No voy a decir que mi experiencia es la norma. Es una trampa mortal para el criterio pretender que lo que a uno le sucede le sucede a todos los demás; peor aún, que los binoculares con los cuales intento entender la vida (fallando muchas veces en el intento), refleja las mismas imágenes a mí, al vecino, al que vive en el país adyacente y al que vive en el otro lado del mundo.
Aún así, dudo mucho estar sola en esto, y por eso con seguridad lo digo: la navidad real y la navidad de los anuncios son dos cosas muy distintas. En los anuncios (por lo menos en los que abundaban en mi juventud) un grupo de personas sonrientes y bien peinadas se sentaban alrededor de una mesa bellamente decorada, mientras tomaban la palabra de forma coordinada y se recordaban lo mucho que se aman y lo felices que eran frente al pavo perfectamente horneado que asomaba las patitas en el centro.
En la vida real la navidad significa muchas otras cosas. Es un reflejo tornasol de la existencia que, al contrastar con la imagen perfecta que nos venden las grandes marcas, nos devuelve de un solo golpe una de las máximas de la vida humana: la perfección no existe, por lo menos no en este plano.
Hay tensiones en la mesa, discusiones incompletas, comida quemada y conflictos que conforme avanza la noche toman mayor velocidad; en algunas mesas hay sillas esperando ser ocupada, o peor, gente que está de más. Hay tristeza, soledad y enojo. Hay conflictos que no van a sanar en toda la noche, por más empeño que le hayamos puesto al pino de navidad. Hay también el recuerdo que se exacerba, y como luz brillante dibuja el contorno de aquellos a quienes desearíamos tener en la mesa, pero ya no están, ni estarán.
La navidad de los anuncios trae consigo una carga tan irracional de expectativas, que es casi imposible cumplirlas, y en ocasiones uno termina feliz tan solo de haber podido sobrevivir la noche. Pero entonces ¿por qué, aunque ya no somos niños, nos siguen emocionando estas fechas?

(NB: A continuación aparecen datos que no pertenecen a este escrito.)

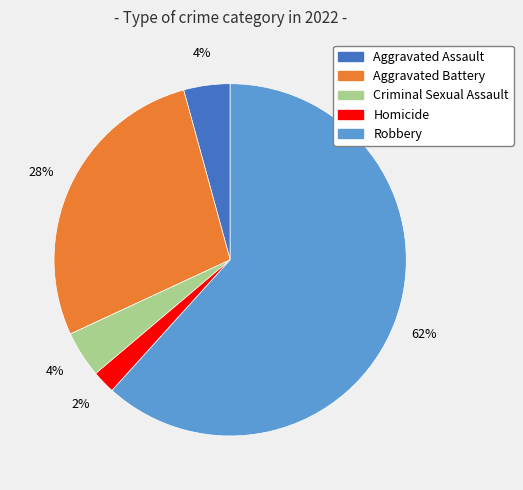

Is Homicide the majority of the pie?

No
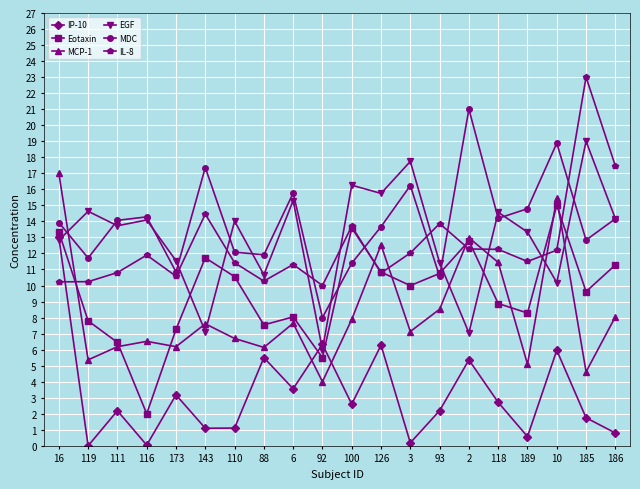

How many categories are shown in the chart?

20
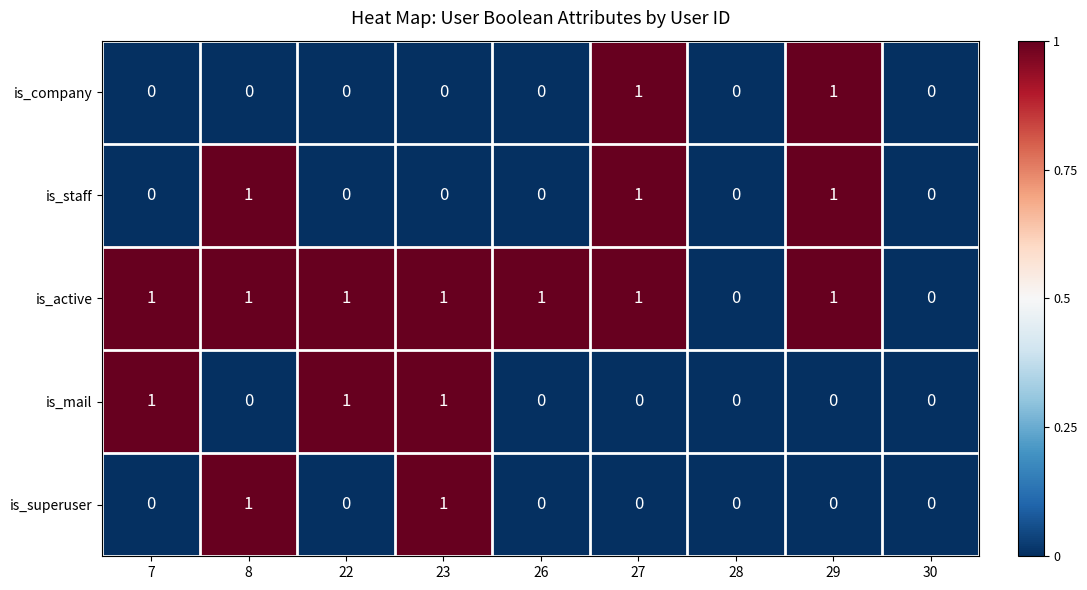

Is the value of is_company at 26 greater than the value of is_active at 27?

No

Para mí la navidad, a medida que crecemos, se convierte en un asunto de aceptar que las cosas nunca van a ser perfectas, y aún así, pueden ser hermosas: una reunión familiar, con todas sus aristas y fricciones que generan, aún resulta en un grupo de personas que se eligen para compartir un día irrepetible de sus días, tal cual se han elegido, y se seguirán eligiendo, por más difícil que sea su convivencia; un pavo quemado, un postre mal hecho, son prueba fehaciente de que alguien intentó alimentarnos; una silla donde falta alguien es testamento de su existencia, y de que su vida sigue enlazada a la nuestra, aunque la forma traslúcida del recuerdo nos alimente en partes iguales de la nostalgia y la alegría de haberlo conocido.
La vida no es perfecta, y mucho menos lo es la navidad. La navidad de los anuncios dura un par de días de grabación. La navidad de verdad es una amalgama de experiencias compartidas por años apretujadas contra expectativas imposibles de superar. Por tanto, he decidido dejar de lado la imagen de la navidad de los anuncios, para centrarme en la navidad de verdad, con sus defectos, errores y tristezas, pero también sus alegrías, esperanzas y momentos de amor puro.
En mi anterior empeño de tener navidades perfectas he dejado de lado la belleza de disfrutar lo que tengo en el presente; pero ahora que han pasado los años, y poco a poco he abandonado la asfixiante carga de querer cumplir con todas y cada una de mis expectativas, por fin he aprendido una lección importante: no existen las navidades perfectas, ni las familias perfectas ni los amigos perfectos, pero sí existe la belleza en medio de todas nuestras contradicciones. La belleza de vivir la vida no como se vive en los anuncios, sino como se vive en la realidad: con sus sombras y sus penas, pero también con sus alegrías, y sus luces que, cuando aparecen, son aún más resplandecientes que las del pino mejor decorado de toda la ciudad.